Low-Cost Flow Batteries


Solar and wind power are sustainable energy sources. But they produce power only when the sun shines or wind blows. Powering city-sized electric grids reliably from intermittent sources requires storing electrical energy on an enormous scale.

Conventional batteries are not well suited to the task. Less common devices known as flow batteries offer potential advantages for storing electrical energy at the city scale. But their broad application has been limited by their dependence on costly, low-abundance compounds, such as redox-active metals and precious-metal catalysts. Commercial versions may now be closer at hand as a result of a study demonstrating a new type of low-cost, metal-free flow battery that uses only abundant, water-soluble compounds.

In flow batteries, the compounds undergoing electrochemical reactions that generate and store energy are housed in external storage tanks. The fluids (two types of electrolytes per device) are pumped through the electrochemical cell during battery operation. In conventional batteries, the electroactive species, electrodes, and other cell hardware are confined in a small space. Decoupling the chemicals from the hardware enables each component of flow batteries to be optimized independently.

That flexibility means that flow batteries can be designed to quickly store large amounts of energy in vast storage tanks when the sun suddenly bursts through the clouds. Likewise, they can provide energy at full power continuously when it is unexpectedly demanded. By contrast, conventional batteries drain quickly when operated at full output.

To advance flow batteries, a team based at Harvard University searched for uncommon electroactive compounds. “Redox-active metal species have been pretty well picked over, and none of them are ideal,” says Harvard’s Michael J. Aziz, one of the study’s team leaders.

Instead of searching for metals, the group looked for suitable organic compounds. The investigation led them to small, fused-ring quinones, which are related to energy-storage compounds found in plants and animals. According to team member Roy G. Gordon of Harvard, these compounds are abundant and inexpensive.
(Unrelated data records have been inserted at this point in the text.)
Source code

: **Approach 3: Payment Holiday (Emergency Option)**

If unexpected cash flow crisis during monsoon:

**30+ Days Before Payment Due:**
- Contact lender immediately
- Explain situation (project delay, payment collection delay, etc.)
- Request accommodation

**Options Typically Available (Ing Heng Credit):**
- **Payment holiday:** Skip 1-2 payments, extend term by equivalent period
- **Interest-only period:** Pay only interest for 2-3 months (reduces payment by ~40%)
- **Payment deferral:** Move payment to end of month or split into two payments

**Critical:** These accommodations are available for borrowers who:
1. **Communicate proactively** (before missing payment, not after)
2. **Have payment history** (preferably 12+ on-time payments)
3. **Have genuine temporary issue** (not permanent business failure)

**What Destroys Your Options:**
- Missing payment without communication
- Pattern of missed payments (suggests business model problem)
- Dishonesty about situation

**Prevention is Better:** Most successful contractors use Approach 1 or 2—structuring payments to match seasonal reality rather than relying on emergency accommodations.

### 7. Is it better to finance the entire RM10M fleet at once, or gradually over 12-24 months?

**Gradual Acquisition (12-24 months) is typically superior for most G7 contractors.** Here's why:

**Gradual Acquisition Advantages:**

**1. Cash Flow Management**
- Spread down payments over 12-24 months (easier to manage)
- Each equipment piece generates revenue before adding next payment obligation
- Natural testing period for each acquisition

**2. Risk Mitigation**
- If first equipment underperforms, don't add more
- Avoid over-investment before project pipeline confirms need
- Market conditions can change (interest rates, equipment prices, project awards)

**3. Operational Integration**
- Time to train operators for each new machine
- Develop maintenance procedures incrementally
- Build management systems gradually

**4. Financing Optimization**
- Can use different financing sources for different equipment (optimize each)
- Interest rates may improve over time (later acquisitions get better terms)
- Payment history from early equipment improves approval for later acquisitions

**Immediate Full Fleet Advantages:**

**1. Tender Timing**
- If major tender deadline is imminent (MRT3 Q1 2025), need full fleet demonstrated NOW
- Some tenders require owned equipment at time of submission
What’s more, a large variety of derivatives are known and easily prepared.

The team used computational methods to screen more than 10,000 quinones and selected 9,10-anthraquinone-2,7-disulfonic acid (AQDS) for testing. They built an electrochemical test cell with inexpensive carbon electrodes and other common components and paired AQDS with a bromine electrolyte solution.
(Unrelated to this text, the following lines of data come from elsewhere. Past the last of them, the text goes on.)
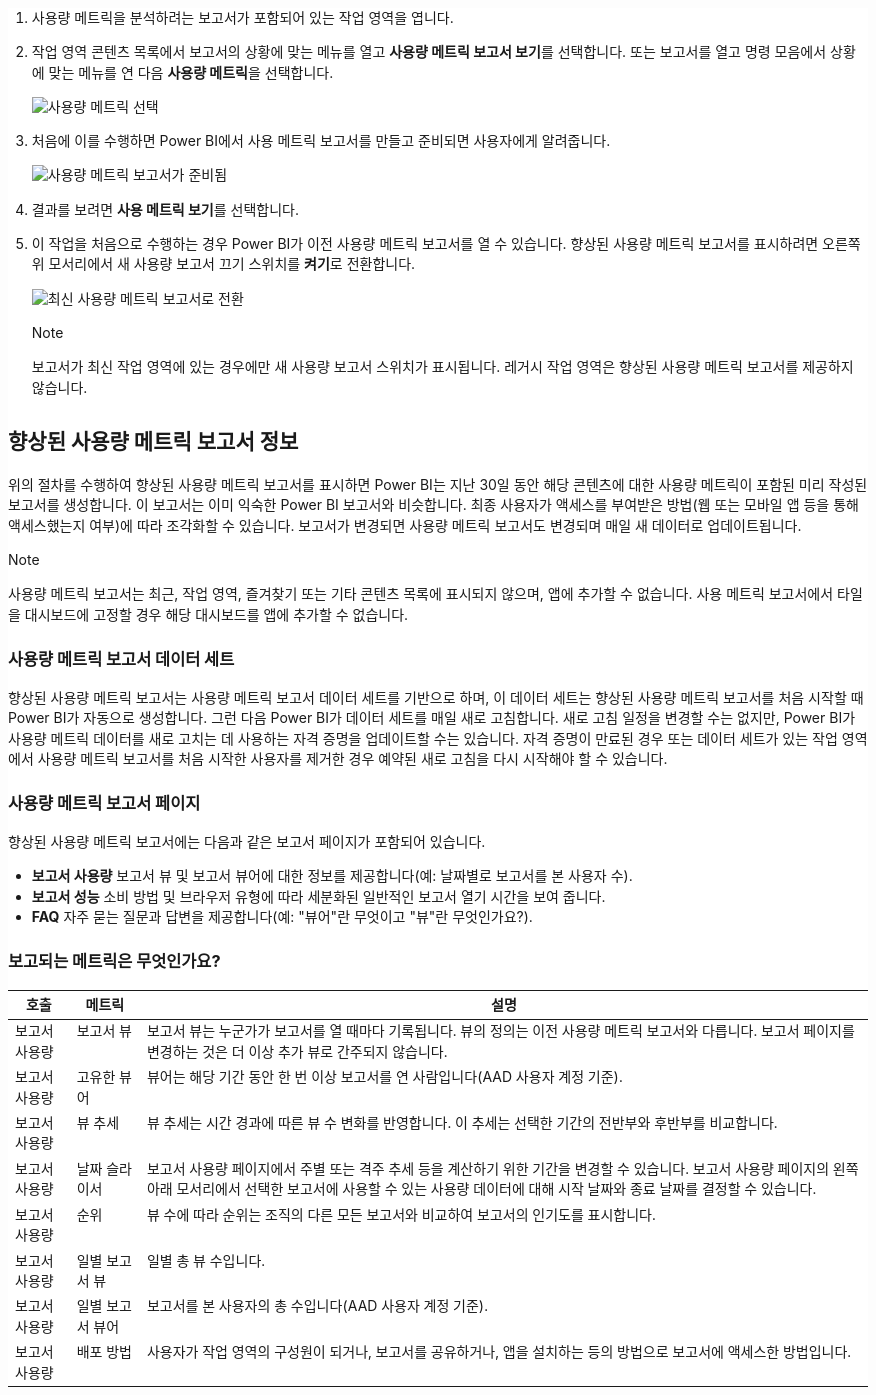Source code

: 1. 사용량 메트릭을 분석하려는 보고서가 포함되어 있는 작업 영역을 엽니다.
2. 작업 영역 콘텐츠 목록에서 보고서의 상황에 맞는 메뉴를 열고 **사용량 메트릭 보고서 보기**를 선택합니다. 또는 보고서를 열고 명령 모음에서 상황에 맞는 메뉴를 연 다음 **사용량 메트릭**을 선택합니다.

    ![사용량 메트릭 선택](media/service-modern-usage-metrics/power-bi-modern-view-usage-metrics.png)

1. 처음에 이를 수행하면 Power BI에서 사용 메트릭 보고서를 만들고 준비되면 사용자에게 알려줍니다.

    ![사용량 메트릭 보고서가 준비됨](media/service-modern-usage-metrics/power-bi-modern-usage-metrics-ready.png)

1. 결과를 보려면 **사용 메트릭 보기**를 선택합니다.
2. 이 작업을 처음으로 수행하는 경우 Power BI가 이전 사용량 메트릭 보고서를 열 수 있습니다. 향상된 사용량 메트릭 보고서를 표시하려면 오른쪽 위 모서리에서 새 사용량 보고서 끄기 스위치를 **켜기**로 전환합니다.

    ![최신 사용량 메트릭 보고서로 전환](media/service-modern-usage-metrics/power-bi-modern-usage-metrics-on.png)

    > [!NOTE]
    > 보고서가 최신 작업 영역에 있는 경우에만 새 사용량 보고서 스위치가 표시됩니다. 레거시 작업 영역은 향상된 사용량 메트릭 보고서를 제공하지 않습니다.

## <a name="about-the-improved-usage-metrics-report"></a>향상된 사용량 메트릭 보고서 정보

위의 절차를 수행하여 향상된 사용량 메트릭 보고서를 표시하면 Power BI는 지난 30일 동안 해당 콘텐츠에 대한 사용량 메트릭이 포함된 미리 작성된 보고서를 생성합니다. 이 보고서는 이미 익숙한 Power BI 보고서와 비슷합니다. 최종 사용자가 액세스를 부여받은 방법(웹 또는 모바일 앱 등을 통해 액세스했는지 여부)에 따라 조각화할 수 있습니다. 보고서가 변경되면 사용량 메트릭 보고서도 변경되며 매일 새 데이터로 업데이트됩니다.

> [!NOTE]
> 사용량 메트릭 보고서는 최근, 작업 영역, 즐겨찾기 또는 기타 콘텐츠 목록에 표시되지 않으며, 앱에 추가할 수 없습니다. 사용 메트릭 보고서에서 타일을 대시보드에 고정할 경우 해당 대시보드를 앱에 추가할 수 없습니다.

### <a name="usage-metrics-report-dataset"></a>사용량 메트릭 보고서 데이터 세트

향상된 사용량 메트릭 보고서는 사용량 메트릭 보고서 데이터 세트를 기반으로 하며, 이 데이터 세트는 향상된 사용량 메트릭 보고서를 처음 시작할 때 Power BI가 자동으로 생성합니다. 그런 다음 Power BI가 데이터 세트를 매일 새로 고침합니다. 새로 고침 일정을 변경할 수는 없지만, Power BI가 사용량 메트릭 데이터를 새로 고치는 데 사용하는 자격 증명을 업데이트할 수는 있습니다. 자격 증명이 만료된 경우 또는 데이터 세트가 있는 작업 영역에서 사용량 메트릭 보고서를 처음 시작한 사용자를 제거한 경우 예약된 새로 고침을 다시 시작해야 할 수 있습니다.

### <a name="usage-metrics-report-pages"></a>사용량 메트릭 보고서 페이지

향상된 사용량 메트릭 보고서에는 다음과 같은 보고서 페이지가 포함되어 있습니다.

- **보고서 사용량**    보고서 뷰 및 보고서 뷰어에 대한 정보를 제공합니다(예: 날짜별로 보고서를 본 사용자 수).
- **보고서 성능**    소비 방법 및 브라우저 유형에 따라 세분화된 일반적인 보고서 열기 시간을 보여 줍니다.
- **FAQ**    자주 묻는 질문과 답변을 제공합니다(예: "뷰어"란 무엇이고 "뷰"란 무엇인가요?).

### <a name="which-metrics-are-reported"></a>보고되는 메트릭은 무엇인가요?

| **호출** | **메트릭** | **설명** |
| --- | --- | --- |
| 보고서 사용량 | 보고서 뷰 | 보고서 뷰는 누군가가 보고서를 열 때마다 기록됩니다. 뷰의 정의는 이전 사용량 메트릭 보고서와 다릅니다. 보고서 페이지를 변경하는 것은 더 이상 추가 뷰로 간주되지 않습니다. |
| 보고서 사용량 | 고유한 뷰어 | 뷰어는 해당 기간 동안 한 번 이상 보고서를 연 사람입니다(AAD 사용자 계정 기준). |
| 보고서 사용량 | 뷰 추세 | 뷰 추세는 시간 경과에 따른 뷰 수 변화를 반영합니다. 이 추세는 선택한 기간의 전반부와 후반부를 비교합니다. |
| 보고서 사용량 | 날짜 슬라이서 | 보고서 사용량 페이지에서 주별 또는 격주 추세 등을 계산하기 위한 기간을 변경할 수 있습니다. 보고서 사용량 페이지의 왼쪽 아래 모서리에서 선택한 보고서에 사용할 수 있는 사용량 데이터에 대해 시작 날짜와 종료 날짜를 결정할 수 있습니다. |
| 보고서 사용량 | 순위 | 뷰 수에 따라 순위는 조직의 다른 모든 보고서와 비교하여 보고서의 인기도를 표시합니다.   |
| 보고서 사용량 | 일별 보고서 뷰 | 일별 총 뷰 수입니다. |
| 보고서 사용량 | 일별 보고서 뷰어 | 보고서를 본 사용자의 총 수입니다(AAD 사용자 계정 기준). |
| 보고서 사용량 | 배포 방법 | 사용자가 작업 영역의 구성원이 되거나, 보고서를 공유하거나, 앱을 설치하는 등의 방법으로 보고서에 액세스한 방법입니다. |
Aziz says the team expected they would need a fast-acting catalyst to drive the quinone-to-hydroquinone reversible reaction, but none was needed because of the high rate of reaction. They also tested the AQDS dihydroxy derivative and observed an 11% improvement in cell voltage.
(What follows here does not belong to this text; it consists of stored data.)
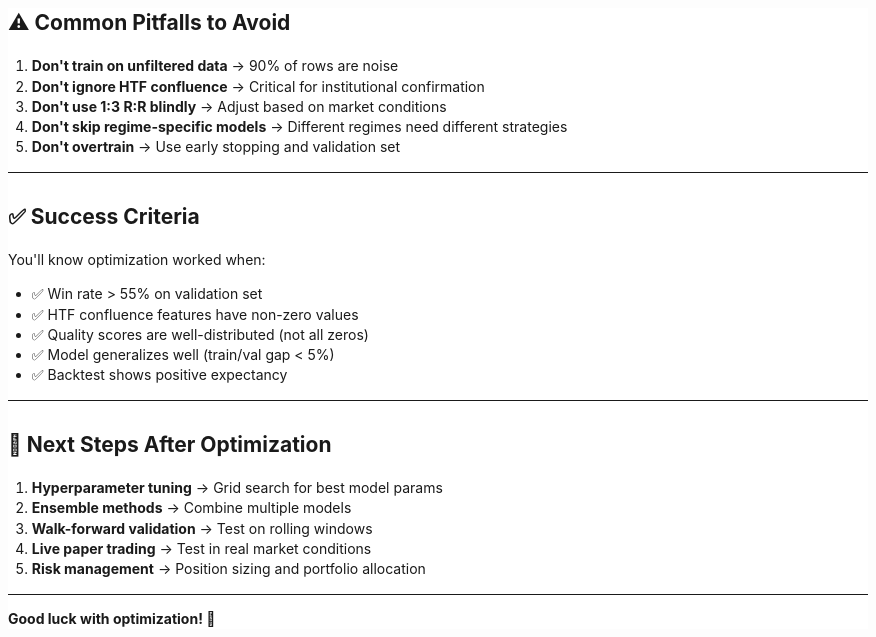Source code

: 
## ⚠️ Common Pitfalls to Avoid

1. **Don't train on unfiltered data** → 90% of rows are noise
2. **Don't ignore HTF confluence** → Critical for institutional confirmation
3. **Don't use 1:3 R:R blindly** → Adjust based on market conditions
4. **Don't skip regime-specific models** → Different regimes need different strategies
5. **Don't overtrain** → Use early stopping and validation set

---

## ✅ Success Criteria

You'll know optimization worked when:
- ✅ Win rate > 55% on validation set
- ✅ HTF confluence features have non-zero values
- ✅ Quality scores are well-distributed (not all zeros)
- ✅ Model generalizes well (train/val gap < 5%)
- ✅ Backtest shows positive expectancy

---

## 🎯 Next Steps After Optimization

1. **Hyperparameter tuning** → Grid search for best model params
2. **Ensemble methods** → Combine multiple models
3. **Walk-forward validation** → Test on rolling windows
4. **Live paper trading** → Test in real market conditions
5. **Risk management** → Position sizing and portfolio allocation

---

**Good luck with optimization! 🚀**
When they submitted the work for publication, the group reported that the AQDS system survived 15 charge-discharge cycles with almost zero loss of charge capacity. Now they are up to more than 100 cycles with equally good results, Aziz says.

Describing the work as “significant,” Case Western Reserve University electrochemist Robert F. Savinell says: “This research could lead to new low-cost and efficient large-scale energy-storage systems.” He adds that because of the device’s simplicity, “development to commercial use could be rapid.”